Tasks for this exercise:
1 - Answer these questions from the text on the local AI setup, one per line:
(a) At what level was Ollama installed?
(b) Which Python version is given in the command that creates the conda environment for the WebUI?
(c) What prompt was used for the generated images?
2 - Please carry on the text on the local AI setup, starting right after its last line.

(Text for analysis begins)

Ollama and Open-WebUI: I setup a separate conda environment for running large language models locally and accessing a graphical user interface through Open-WebUI (a Python package). Ollama was installed at the user level and handled running the LLMs.

This setup allowed me to utilize both TensorFlow and PyTorch efficiently, with PyTorch’s simpler installation and code being particularly advantageous. The local execution of large language models using Ollama was facilitated by the open web UI, encapsulated within a conda environment to keep each configuration organized.

Stable diffusion

As the final software installation, I added Automatic1111’s WebUI for Stable Diffusion, although its importance was less critical for my primary interest in PyTorch-based application development. Despite occasional instability and the need for additional parameter tweaking, it was fascinating to observe the computer generate images using text commands.

1 / 2

2 / 2

Images generated by the PC with the prompt: "Astronaut riding a horse in space"

See:

To run the WebUI server from a conda environment, I used the following commands:

# Create python environment
conda create -n sdwebui python=3.10.6
conda activate sdwebui

# Install webui 
git clone https://github.com/AUTOMATIC1111/stable-diffusion-webui.git
cd stable-diffusion-webui
pip install -r requirements.txt

# Run webui (required every time to start server)

(Text for analysis ends)
(Dataset content begins)

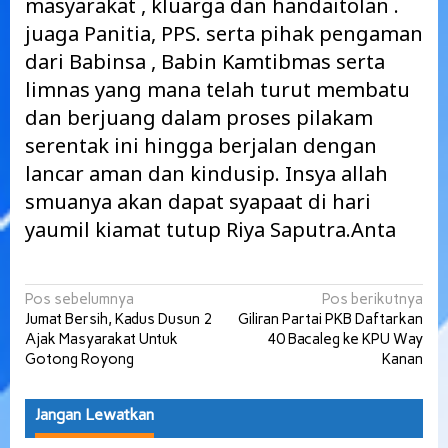
masyarakat , kluarga dan handaitolan .
juaga Panitia, PPS. serta pihak pengaman
dari Babinsa , Babin Kamtibmas serta
limnas yang mana telah turut membatu
dan berjuang dalam proses pilakam
serentak ini hingga berjalan dengan
lancar aman dan kindusip. Insya allah
smuanya akan dapat syapaat di hari
yaumil kiamat tutup Riya Saputra.Anta
Navigasi
Pos sebelumnya
Pos berikutnya
Jumat Bersih, Kadus Dusun 2
Giliran Partai PKB Daftarkan
pos
Ajak Masyarakat Untuk
40 Bacaleg ke KPU Way
Gotong Royong
Kanan
Jangan Lewatkan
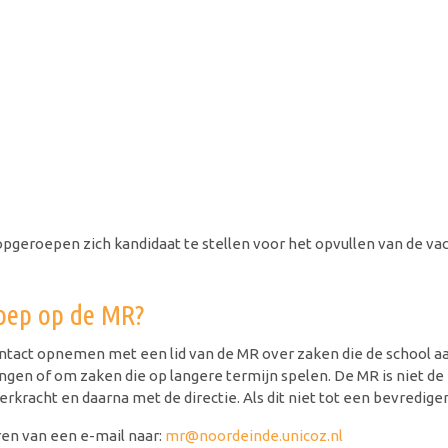
 opgeroepen zich kandidaat te stellen voor het opvullen van de v
oep op de MR?
 contact opnemen met een lid van de MR over zaken die de school a
ingen of om zaken die op langere termijn spelen. De MR is niet de
erkracht en daarna met de directie. Als dit niet tot een bevredige
en van een e-mail naar:
mr@noordeinde.unicoz.nl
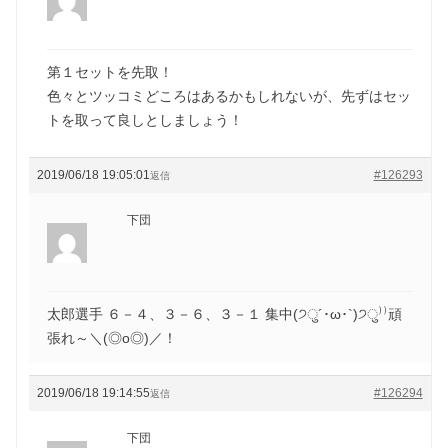
第１セットを先取！
色々とツッコミどころはあるかもしれないが、先ずはセッ
トを取って良しとしましょう！
2019/06/18 19:05:01
#126293
返信
下団
太郎選手 ６－４、３－６、３－１ 集中(੭ु´･ω･`)੭ु⁾⁾頑
張れ～＼(◎o◎)／！
2019/06/18 19:14:55
#126294
返信
下団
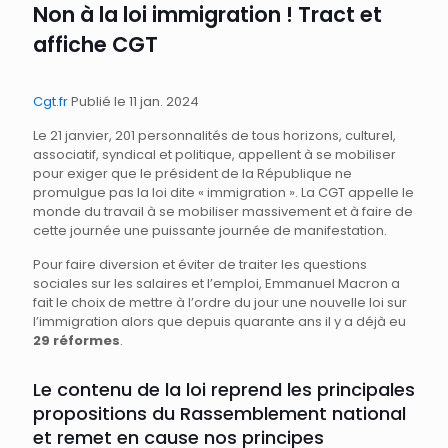
Non à la loi immigration ! Tract et
affiche CGT
Cgt.fr
Publié le 11 jan. 2024
Le 21 janvier, 201 personnalités de tous horizons, culturel,
associatif, syndical et politique, appellent à se mobiliser
pour exiger que le président de la République ne
promulgue pas la loi dite « immigration ». La CGT appelle le
monde du travail à se mobiliser massivement et à faire de
cette journée une puissante journée de manifestation.
Pour faire diversion et éviter de traiter les questions
sociales sur les salaires et l’emploi, Emmanuel Macron a
fait le choix de mettre à l’ordre du jour une nouvelle loi sur
l’immigration alors que depuis quarante ans il y a déjà eu
29 réformes
.
Le contenu de la loi reprend les principales
propositions du Rassemblement national
et remet en cause nos principes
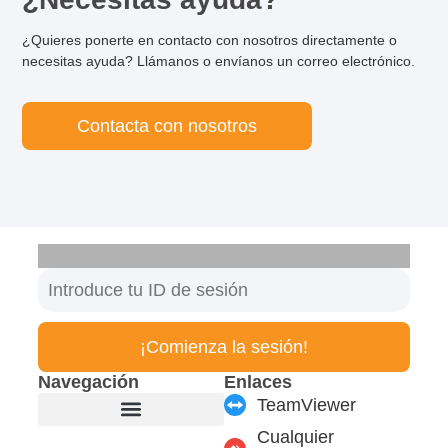
¿Quieres ponerte en contacto con nosotros directamente o
necesitas ayuda? Llámanos o envíanos un correo electrónico.
Contacta con nosotros
¡Comienza la sesión!
Navegación
Enlaces
TeamViewer
Cualquier
Fabricante de muebles
Productos y módulos
Soporte y Servicio
Carrera profesional
Formulario de contacto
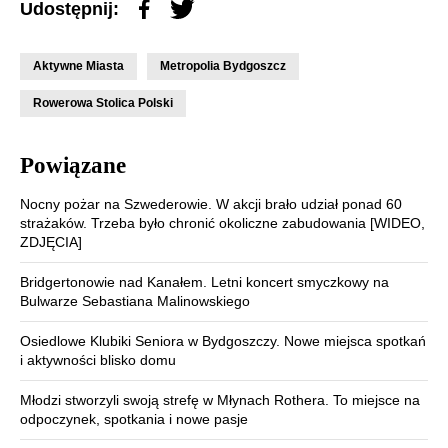
Udostępnij:
Aktywne Miasta
Metropolia Bydgoszcz
Rowerowa Stolica Polski
Powiązane
Nocny pożar na Szwederowie. W akcji brało udział ponad 60
strażaków. Trzeba było chronić okoliczne zabudowania [WIDEO,
ZDJĘCIA]
Bridgertonowie nad Kanałem. Letni koncert smyczkowy na
Bulwarze Sebastiana Malinowskiego
Osiedlowe Klubiki Seniora w Bydgoszczy. Nowe miejsca spotkań
i aktywności blisko domu
Młodzi stworzyli swoją strefę w Młynach Rothera. To miejsce na
odpoczynek, spotkania i nowe pasje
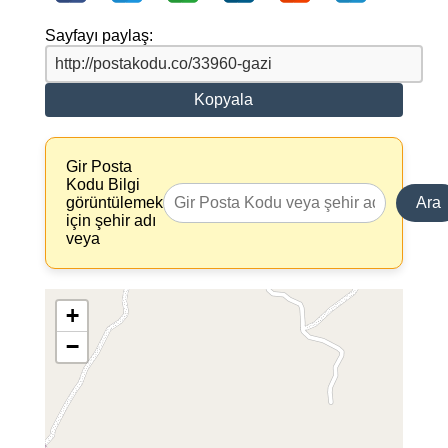
Sayfayı paylaş:
Kopyala
Gir Posta
Kodu Bilgi
görüntülemek
Ara
için şehir adı
veya
+
−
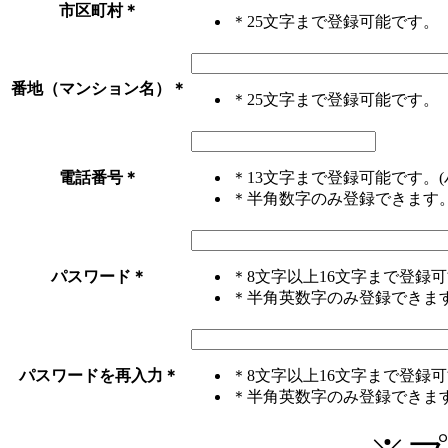
市区町村
＊
＊25文字まで登録可能です。
番地（マンション名）
＊
＊25文字まで登録可能です。
電話番号
＊
＊13文字まで登録可能です。(
＊半角数字のみ登録できます
パスワード
＊
＊8文字以上16文字まで登録
＊半角英数字のみ登録できま
パスワードを再入力
＊
＊8文字以上16文字まで登録
＊半角英数字のみ登録できま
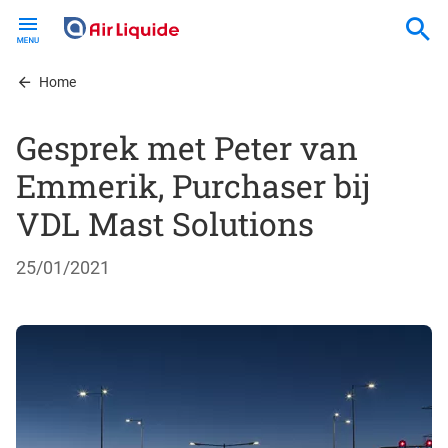
Skip
to
main
content
Home
Gesprek met Peter van
Emmerik, Purchaser bij
VDL Mast Solutions
25/01/2021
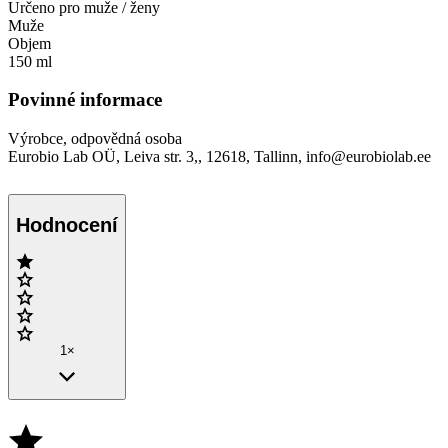
Určeno pro muže / ženy
Muže
Objem
150 ml
Povinné informace
Výrobce, odpovědná osoba
Eurobio Lab OÜ, Leiva str. 3,, 12618, Tallinn, info@eurobiolab.ee
Hodnocení
1×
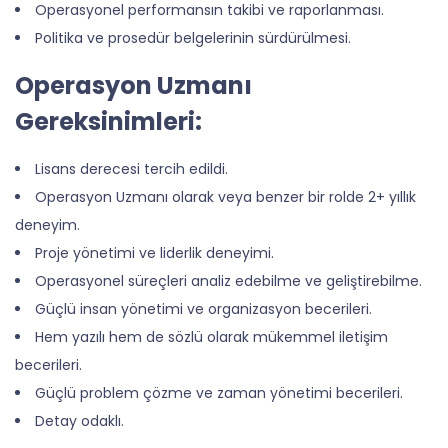
Operasyonel performansın takibi ve raporlanması.
Politika ve prosedür belgelerinin sürdürülmesi.
Operasyon Uzmanı
Gereksinimleri:
Lisans derecesi tercih edildi.
Operasyon Uzmanı olarak veya benzer bir rolde 2+ yıllık
deneyim.
Proje yönetimi ve liderlik deneyimi.
Operasyonel süreçleri analiz edebilme ve geliştirebilme.
Güçlü insan yönetimi ve organizasyon becerileri.
Hem yazılı hem de sözlü olarak mükemmel iletişim
becerileri.
Güçlü problem çözme ve zaman yönetimi becerileri.
Detay odaklı.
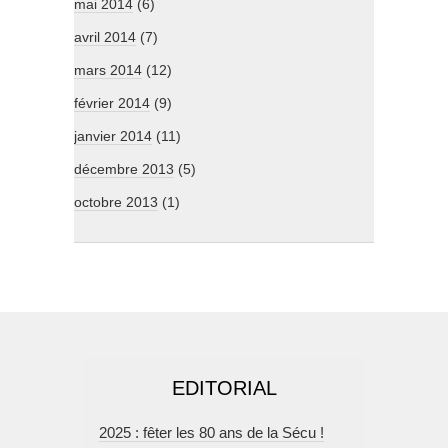
mai 2014
(6)
avril 2014
(7)
mars 2014
(12)
février 2014
(9)
janvier 2014
(11)
décembre 2013
(5)
octobre 2013
(1)
EDITORIAL
2025 : fêter les 80 ans de la Sécu !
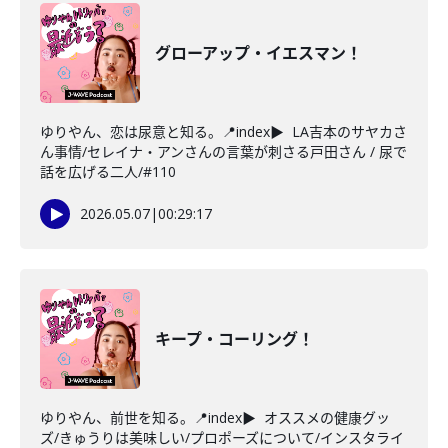
グローアップ・イエスマン！
ゆりやん、恋は尿意と知る。📍index▶ LA吉本のサヤカさ
ん事情/セレイナ・アンさんの言葉が刺さる戸田さん / 尿で
話を広げる二人/#110
2026.05.07
|
00:29:17
キープ・コーリング！
ゆりやん、前世を知る。📍index▶ オススメの健康グッ
ズ/きゅうりは美味しい/プロポーズについて/インスタライ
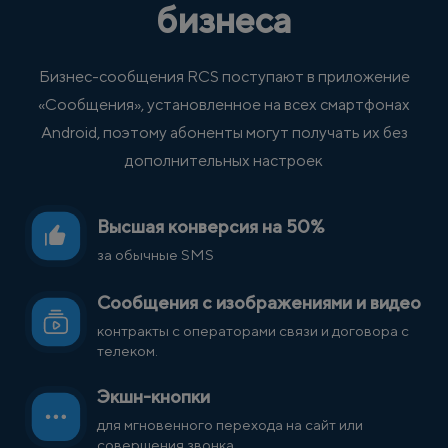
бизнеса
Бизнес-сообщения RCS поступают в приложение
«Сообщения», установленное на всех смартфонах
Android, поэтому абоненты могут получать их без
дополнительных настроек
Высшая конверсия на 50%
за обычные SMS
Сообщения с изображениями и видео
контракты с операторами связи и договора с
телеком.
Экшн-кнопки
для мгновенного перехода на сайт или
совершения звонка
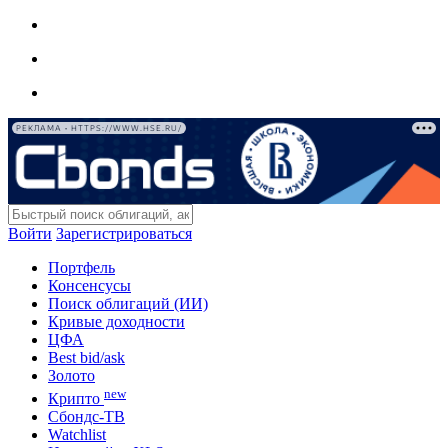
РЕКЛАМА • HTTPS://WWW.HSE.RU/
Войти
Зарегистрироваться
Портфель
Консенсусы
Поиск облигаций (ИИ)
Кривые доходности
ЦФА
Best bid/ask
Золото
new
Крипто
Сбондс-ТВ
Watchlist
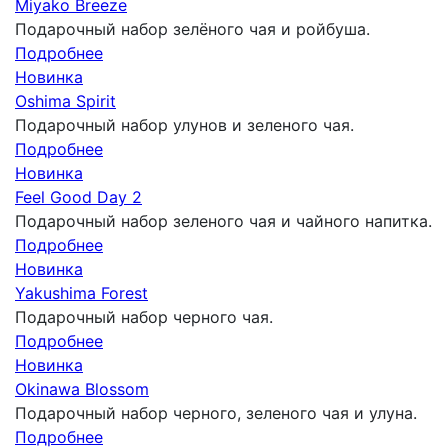
Miyako Breeze
Подарочный набор зелёного чая и ройбуша.
Подробнее
Новинка
Oshima Spirit
Подарочный набор улунов и зеленого чая.
Подробнее
Новинка
Feel Good Day 2
Подарочный набор зеленого чая и чайного напитка.
Подробнее
Новинка
Yakushima Forest
Подарочный набор черного чая.
Подробнее
Новинка
Okinawa Blossom
Подарочный набор черного, зеленого чая и улуна.
Подробнее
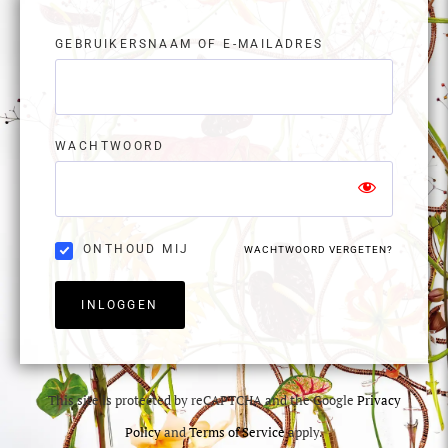
GEBRUIKERSNAAM OF E-MAILADRES
WACHTWOORD
ONTHOUD MIJ
WACHTWOORD VERGETEN?
INLOGGEN
This site is protected by reCAPTCHA and the Google
Privacy
Policy
and
Terms of Service
apply.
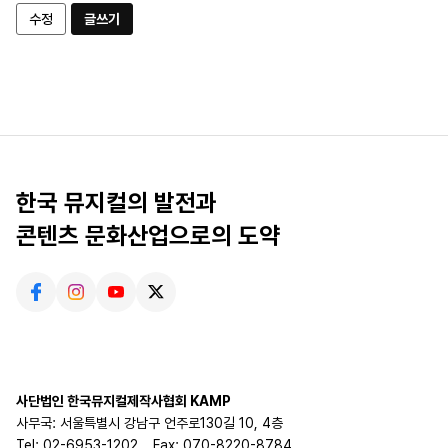
수정
글쓰기
한국 뮤지컬의 발전과
콘텐츠 문화산업으로의 도약
사단법인 한국뮤지컬제작사협회 KAMP
사무국: 서울특별시 강남구 언주로130길 10, 4층
Tel: 02-6953-1202
Fax: 070-8220-8784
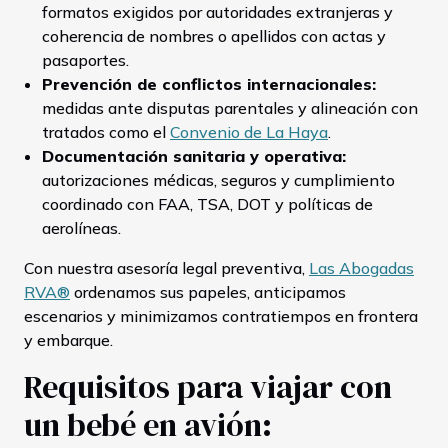
formatos exigidos por autoridades extranjeras y
coherencia de nombres o apellidos con actas y
pasaportes.
Prevención de conflictos internacionales:
medidas ante disputas parentales y alineación con
tratados como el
Convenio de La Haya
.
Documentación sanitaria y operativa:
autorizaciones médicas, seguros y cumplimiento
coordinado con FAA, TSA, DOT y políticas de
aerolíneas.
Con nuestra asesoría legal preventiva,
Las Abogadas
RVA®
ordenamos sus papeles, anticipamos
escenarios y minimizamos contratiempos en frontera
y embarque.
Requisitos para viajar con
un bebé en avión:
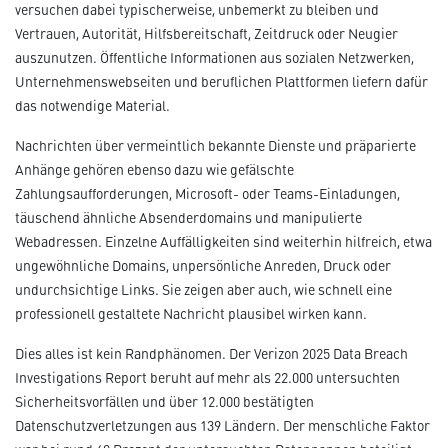
versuchen dabei typischerweise, unbemerkt zu bleiben und
Vertrauen, Autorität, Hilfsbereitschaft, Zeitdruck oder Neugier
auszunutzen. Öffentliche Informationen aus sozialen Netzwerken,
Unternehmenswebseiten und beruflichen Plattformen liefern dafür
das notwendige Material.
Nachrichten über vermeintlich bekannte Dienste und präparierte
Anhänge gehören ebenso dazu wie gefälschte
Zahlungsaufforderungen, Microsoft- oder Teams-Einladungen,
täuschend ähnliche Absenderdomains und manipulierte
Webadressen. Einzelne Auffälligkeiten sind weiterhin hilfreich, etwa
ungewöhnliche Domains, unpersönliche Anreden, Druck oder
undurchsichtige Links. Sie zeigen aber auch, wie schnell eine
professionell gestaltete Nachricht plausibel wirken kann.
Dies alles ist kein Randphänomen. Der Verizon 2025 Data Breach
Investigations Report beruht auf mehr als 22.000 untersuchten
Sicherheitsvorfällen und über 12.000 bestätigten
Datenschutzverletzungen aus 139 Ländern. Der menschliche Faktor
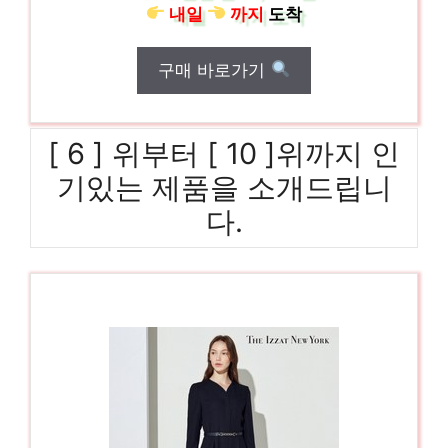
내일
까지
도착
구매 바로가기
[ 6 ] 위부터 [ 10 ]위까지 인
기있는 제품을 소개드립니
다.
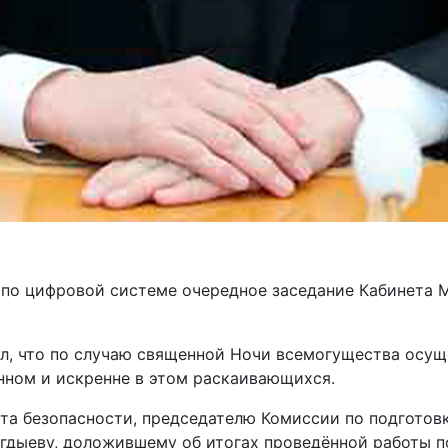
по цифровой системе очередное заседание Кабинета М
ул, что по случаю священной Ночи всемогущества осу
нном и искренне в этом раскаивающихся.
та безопасности, председателю Комиссии по подготов
огдыеву, доложившему об итогах проведённой работы 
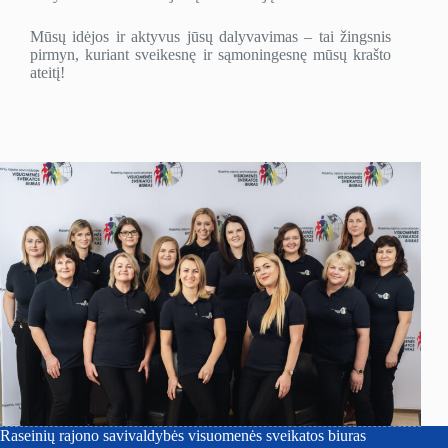
Mūsų idėjos ir aktyvus jūsų dalyvavimas – tai žingsnis
pirmyn, kuriant sveikesnę ir sąmoningesnę mūsų krašto
ateitį!
Raseinių rajono savivaldybės visuomenės sveikatos biuras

(Dataset content ends)

Outputs by task:
1 -
(a) The user level.
(b) 3.10.6
(c) "Astronaut riding a horse in space"

2 -
python launch.py

Credit goes to DeepSeek for the above commands and the above reference.

Remote access

To enable remote access, I installed Tailscale to get extremely simple to use VPN connection. This setup resulted in an server that was accessible anywhere that was capable of:

Performing relatively heavy computational tasks via JupyterLab
Running private large language models with Ollama via Open-WebUI for information retrieval or document analysis
Unlimited and unrestricted image generation on demand via Automatic1111’s WebUI

Since all of these services run their GUI’s as web-servers, it was a trivial to use them remotely. Once the VPN connection was established, the AI software only required entering the appropriate IP address from tailnet into a browser, and then providing the correct login credentials to access the web-app.

See:

These are tasks that would otherwise be impossible on a much less powerful laptop due to insufficient computational resources.

LLM Models

The large language models, despite the 6GB VRAM limitation of the graphics card, proved to be impressive with models like mistral:7b and deepseek-r1:8b. Response times ranged from a few seconds to around 20 seconds for very long prompts. Moreover, these models could be configured to access the internet for additional information, which greatly enhanced their capabilities. Ollama’s flexibility allowed users to experiment with various models beyond popular ones like Deepseek or ChatGPT. Tailored models, such as qwen2.5-coder:7b for code generation, could be easily selected using Ollama’s CLI interface, or via Open-webUI’s GUI. Another notable model was IBM’s granite3.3:8b, which also ran well on the GPU and consistently provided concise and precise replies. This multi-model setup created a generally useful AI system when the right models were given appropriate prompts.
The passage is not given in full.